Top of Data to process
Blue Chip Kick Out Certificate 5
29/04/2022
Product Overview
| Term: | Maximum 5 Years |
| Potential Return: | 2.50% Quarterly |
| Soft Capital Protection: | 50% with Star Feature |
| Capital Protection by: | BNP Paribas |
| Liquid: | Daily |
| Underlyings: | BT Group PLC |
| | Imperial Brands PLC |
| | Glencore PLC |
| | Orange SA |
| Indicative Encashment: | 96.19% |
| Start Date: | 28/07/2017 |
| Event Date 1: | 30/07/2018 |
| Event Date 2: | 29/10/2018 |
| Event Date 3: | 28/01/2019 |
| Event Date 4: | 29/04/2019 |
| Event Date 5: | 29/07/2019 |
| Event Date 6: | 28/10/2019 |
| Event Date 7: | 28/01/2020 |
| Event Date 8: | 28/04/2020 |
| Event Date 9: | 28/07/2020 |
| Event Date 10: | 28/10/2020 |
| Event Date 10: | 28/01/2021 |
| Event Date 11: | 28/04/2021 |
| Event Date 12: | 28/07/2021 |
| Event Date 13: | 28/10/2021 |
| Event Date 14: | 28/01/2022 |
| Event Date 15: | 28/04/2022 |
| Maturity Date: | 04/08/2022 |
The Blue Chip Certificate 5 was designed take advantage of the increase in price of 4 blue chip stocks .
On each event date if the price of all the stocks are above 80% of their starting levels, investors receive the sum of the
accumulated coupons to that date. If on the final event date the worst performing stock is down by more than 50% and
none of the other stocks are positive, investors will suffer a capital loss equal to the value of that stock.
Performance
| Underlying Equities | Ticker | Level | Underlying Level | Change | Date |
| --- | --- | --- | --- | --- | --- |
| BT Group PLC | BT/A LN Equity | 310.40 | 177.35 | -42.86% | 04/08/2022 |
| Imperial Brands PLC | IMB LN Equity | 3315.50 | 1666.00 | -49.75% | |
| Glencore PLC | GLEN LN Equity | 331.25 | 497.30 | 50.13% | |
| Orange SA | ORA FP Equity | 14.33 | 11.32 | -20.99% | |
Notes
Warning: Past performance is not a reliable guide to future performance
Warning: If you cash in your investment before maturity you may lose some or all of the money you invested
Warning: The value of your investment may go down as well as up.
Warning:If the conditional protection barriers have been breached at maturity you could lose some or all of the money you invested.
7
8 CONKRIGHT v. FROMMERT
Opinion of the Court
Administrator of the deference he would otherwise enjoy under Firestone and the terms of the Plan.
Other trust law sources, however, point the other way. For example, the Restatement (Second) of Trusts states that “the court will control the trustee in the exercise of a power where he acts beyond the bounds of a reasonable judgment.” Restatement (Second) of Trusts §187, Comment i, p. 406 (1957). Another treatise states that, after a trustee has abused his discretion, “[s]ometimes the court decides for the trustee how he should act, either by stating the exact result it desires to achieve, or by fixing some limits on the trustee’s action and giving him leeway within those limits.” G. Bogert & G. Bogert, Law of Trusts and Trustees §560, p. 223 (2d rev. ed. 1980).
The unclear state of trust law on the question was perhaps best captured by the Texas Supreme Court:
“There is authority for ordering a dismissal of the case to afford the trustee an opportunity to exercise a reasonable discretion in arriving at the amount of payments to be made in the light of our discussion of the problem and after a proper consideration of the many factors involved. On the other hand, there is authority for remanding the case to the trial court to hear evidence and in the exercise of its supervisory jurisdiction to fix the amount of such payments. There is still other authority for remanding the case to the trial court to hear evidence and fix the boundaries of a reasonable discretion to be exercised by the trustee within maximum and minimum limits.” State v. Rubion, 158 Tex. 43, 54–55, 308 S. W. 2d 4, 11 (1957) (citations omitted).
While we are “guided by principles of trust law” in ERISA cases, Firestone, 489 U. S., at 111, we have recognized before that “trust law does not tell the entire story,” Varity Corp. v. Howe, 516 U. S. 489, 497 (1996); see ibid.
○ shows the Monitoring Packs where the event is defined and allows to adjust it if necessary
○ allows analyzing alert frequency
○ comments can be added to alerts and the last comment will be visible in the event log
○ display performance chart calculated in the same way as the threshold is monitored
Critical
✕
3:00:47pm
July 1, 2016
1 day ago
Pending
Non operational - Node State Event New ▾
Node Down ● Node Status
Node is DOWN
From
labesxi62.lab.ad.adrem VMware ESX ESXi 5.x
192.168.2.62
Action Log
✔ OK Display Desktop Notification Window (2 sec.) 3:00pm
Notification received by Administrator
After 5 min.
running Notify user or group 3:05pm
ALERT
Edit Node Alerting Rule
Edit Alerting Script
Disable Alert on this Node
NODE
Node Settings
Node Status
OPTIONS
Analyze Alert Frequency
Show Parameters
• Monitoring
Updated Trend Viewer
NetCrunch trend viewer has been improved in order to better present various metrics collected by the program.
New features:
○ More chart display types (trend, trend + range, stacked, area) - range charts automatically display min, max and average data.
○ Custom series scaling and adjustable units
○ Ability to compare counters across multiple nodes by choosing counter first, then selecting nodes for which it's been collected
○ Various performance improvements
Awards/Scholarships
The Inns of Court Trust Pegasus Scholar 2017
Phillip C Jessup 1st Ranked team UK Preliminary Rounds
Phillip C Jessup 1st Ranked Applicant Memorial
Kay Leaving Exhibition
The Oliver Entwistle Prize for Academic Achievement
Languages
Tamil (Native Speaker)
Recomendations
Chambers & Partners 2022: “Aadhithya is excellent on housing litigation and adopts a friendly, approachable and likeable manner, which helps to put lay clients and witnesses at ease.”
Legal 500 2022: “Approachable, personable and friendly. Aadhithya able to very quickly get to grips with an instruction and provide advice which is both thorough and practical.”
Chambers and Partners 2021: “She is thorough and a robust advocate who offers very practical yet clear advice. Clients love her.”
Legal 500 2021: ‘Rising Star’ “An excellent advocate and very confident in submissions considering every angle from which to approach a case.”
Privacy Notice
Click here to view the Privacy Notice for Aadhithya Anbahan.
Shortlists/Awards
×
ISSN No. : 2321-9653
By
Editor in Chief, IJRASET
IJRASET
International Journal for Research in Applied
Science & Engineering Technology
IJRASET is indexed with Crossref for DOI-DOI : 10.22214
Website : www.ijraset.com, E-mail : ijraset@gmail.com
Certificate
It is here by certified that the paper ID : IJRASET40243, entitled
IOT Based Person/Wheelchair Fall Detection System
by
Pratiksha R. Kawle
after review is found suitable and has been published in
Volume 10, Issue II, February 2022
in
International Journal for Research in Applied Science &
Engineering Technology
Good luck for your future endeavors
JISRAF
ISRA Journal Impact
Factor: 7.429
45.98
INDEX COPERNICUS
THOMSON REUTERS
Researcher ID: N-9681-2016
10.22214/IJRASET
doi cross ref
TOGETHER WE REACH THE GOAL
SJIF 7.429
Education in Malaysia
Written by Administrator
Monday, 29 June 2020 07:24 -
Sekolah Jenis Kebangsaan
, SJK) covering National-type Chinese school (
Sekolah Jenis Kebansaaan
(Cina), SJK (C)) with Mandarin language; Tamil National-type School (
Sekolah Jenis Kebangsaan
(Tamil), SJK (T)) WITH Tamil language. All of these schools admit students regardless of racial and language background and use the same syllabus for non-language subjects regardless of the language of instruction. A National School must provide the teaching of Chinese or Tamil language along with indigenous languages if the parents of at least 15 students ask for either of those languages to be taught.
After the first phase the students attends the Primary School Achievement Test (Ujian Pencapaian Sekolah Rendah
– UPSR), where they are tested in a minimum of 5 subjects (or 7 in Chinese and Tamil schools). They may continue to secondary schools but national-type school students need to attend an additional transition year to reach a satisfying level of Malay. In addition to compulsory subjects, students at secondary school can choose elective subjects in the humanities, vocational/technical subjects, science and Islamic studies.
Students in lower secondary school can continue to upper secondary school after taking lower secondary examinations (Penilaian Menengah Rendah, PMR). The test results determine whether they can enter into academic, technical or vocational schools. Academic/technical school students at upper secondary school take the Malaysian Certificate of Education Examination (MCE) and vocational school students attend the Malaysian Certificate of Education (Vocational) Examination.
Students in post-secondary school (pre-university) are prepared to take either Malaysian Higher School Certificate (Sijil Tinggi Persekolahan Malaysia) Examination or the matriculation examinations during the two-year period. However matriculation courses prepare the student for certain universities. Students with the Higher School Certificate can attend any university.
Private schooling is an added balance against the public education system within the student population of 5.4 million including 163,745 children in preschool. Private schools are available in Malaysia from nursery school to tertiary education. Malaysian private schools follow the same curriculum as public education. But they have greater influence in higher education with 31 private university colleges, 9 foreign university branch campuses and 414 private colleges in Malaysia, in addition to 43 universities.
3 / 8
Bottom of Data to process
◆ **Exercise**
Output all lines from the beginning of the data up to the line holding "7: | 28/01/2020 |", that line included, exactly as written.

◆ **Response to the task**
Blue Chip Kick Out Certificate 5
29/04/2022
Product Overview
| Term: | Maximum 5 Years |
| Potential Return: | 2.50% Quarterly |
| Soft Capital Protection: | 50% with Star Feature |
| Capital Protection by: | BNP Paribas |
| Liquid: | Daily |
| Underlyings: | BT Group PLC |
| | Imperial Brands PLC |
| | Glencore PLC |
| | Orange SA |
| Indicative Encashment: | 96.19% |
| Start Date: | 28/07/2017 |
| Event Date 1: | 30/07/2018 |
| Event Date 2: | 29/10/2018 |
| Event Date 3: | 28/01/2019 |
| Event Date 4: | 29/04/2019 |
| Event Date 5: | 29/07/2019 |
| Event Date 6: | 28/10/2019 |
| Event Date 7: | 28/01/2020 |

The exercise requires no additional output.